== Segment start ==
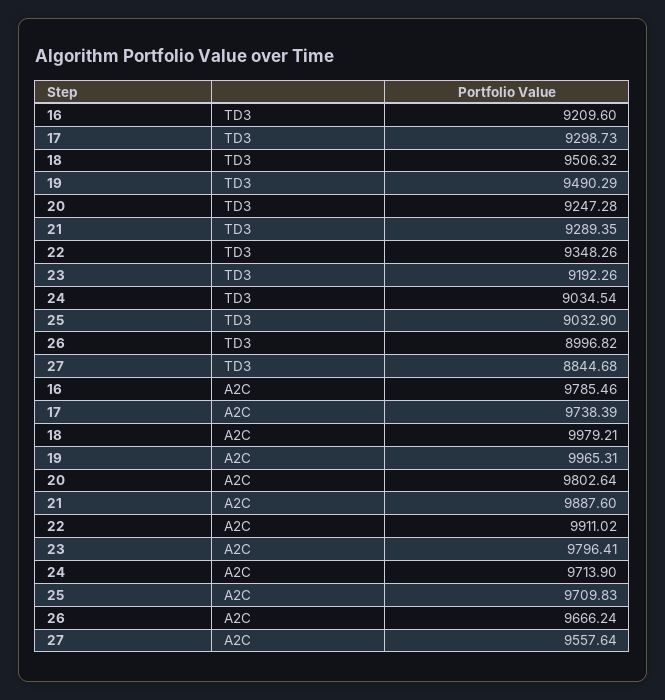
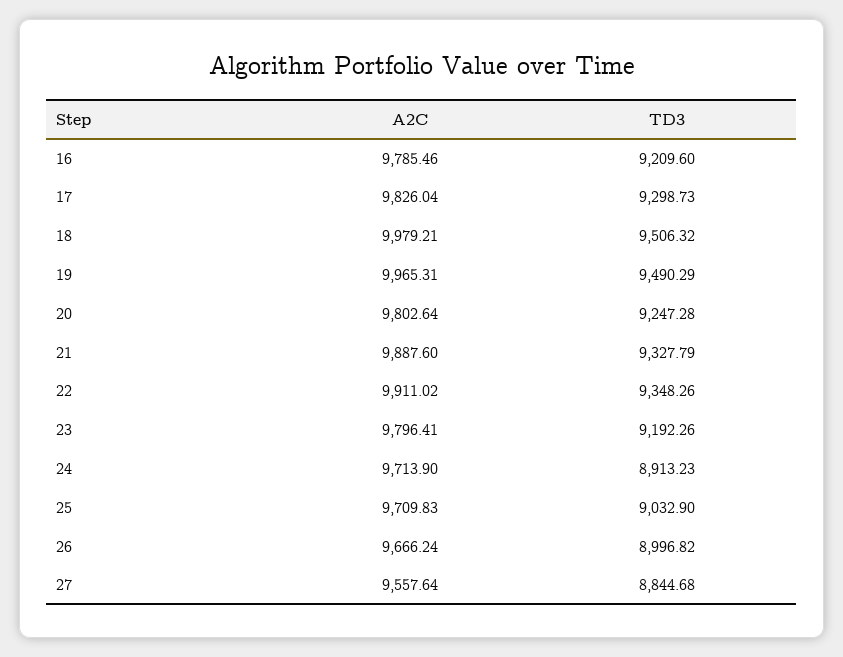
  {
    "16": {
      "TD3": 9209.6,
      "A2C": 9785.46
    },
    "17": {
      "TD3": 9298.73,
-     "A2C": 9738.39
+     "A2C": 9826.04
    },
    "18": {
      "TD3": 9506.32,
      "A2C": 9979.21
    },
    "19": {
      "TD3": 9490.29,
      "A2C": 9965.31
    },
    "20": {
      "TD3": 9247.28,
      "A2C": 9802.64
    },
    "21": {
-     "TD3": 9289.35,
+     "TD3": 9327.79,
      "A2C": 9887.6
    },
    "22": {
      "TD3": 9348.26,
      "A2C": 9911.02
    },
    "23": {
      "TD3": 9192.26,
      "A2C": 9796.41
    },
    "24": {
-     "TD3": 9034.54,
+     "TD3": 8913.23,
      "A2C": 9713.9
    },
    "25": {
      "TD3": 9032.9,
      "A2C": 9709.83
    },
    "26": {
      "TD3": 8996.82,
      "A2C": 9666.24
    },
    "27": {
      "TD3": 8844.68,
      "A2C": 9557.64
    }
  }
== Segment end ==
• _DIRECTIONS FOR THIS TASK_
Where an entry holds a picture, leave the picture out and output the rest exactly.

• _FINISHED TASK_
  {
    "16": {
      "TD3": 9209.6,
      "A2C": 9785.46
    },
    "17": {
      "TD3": 9298.73,
-     "A2C": 9738.39
+     "A2C": 9826.04
    },
    "18": {
      "TD3": 9506.32,
      "A2C": 9979.21
    },
    "19": {
      "TD3": 9490.29,
      "A2C": 9965.31
    },
    "20": {
      "TD3": 9247.28,
      "A2C": 9802.64
    },
    "21": {
-     "TD3": 9289.35,
+     "TD3": 9327.79,
      "A2C": 9887.6
    },
    "22": {
      "TD3": 9348.26,
      "A2C": 9911.02
    },
    "23": {
      "TD3": 9192.26,
      "A2C": 9796.41
    },
    "24": {
-     "TD3": 9034.54,
+     "TD3": 8913.23,
      "A2C": 9713.9
    },
    "25": {
      "TD3": 9032.9,
      "A2C": 9709.83
    },
    "26": {
      "TD3": 8996.82,
      "A2C": 9666.24
    },
    "27": {
      "TD3": 8844.68,
      "A2C": 9557.64
    }
  }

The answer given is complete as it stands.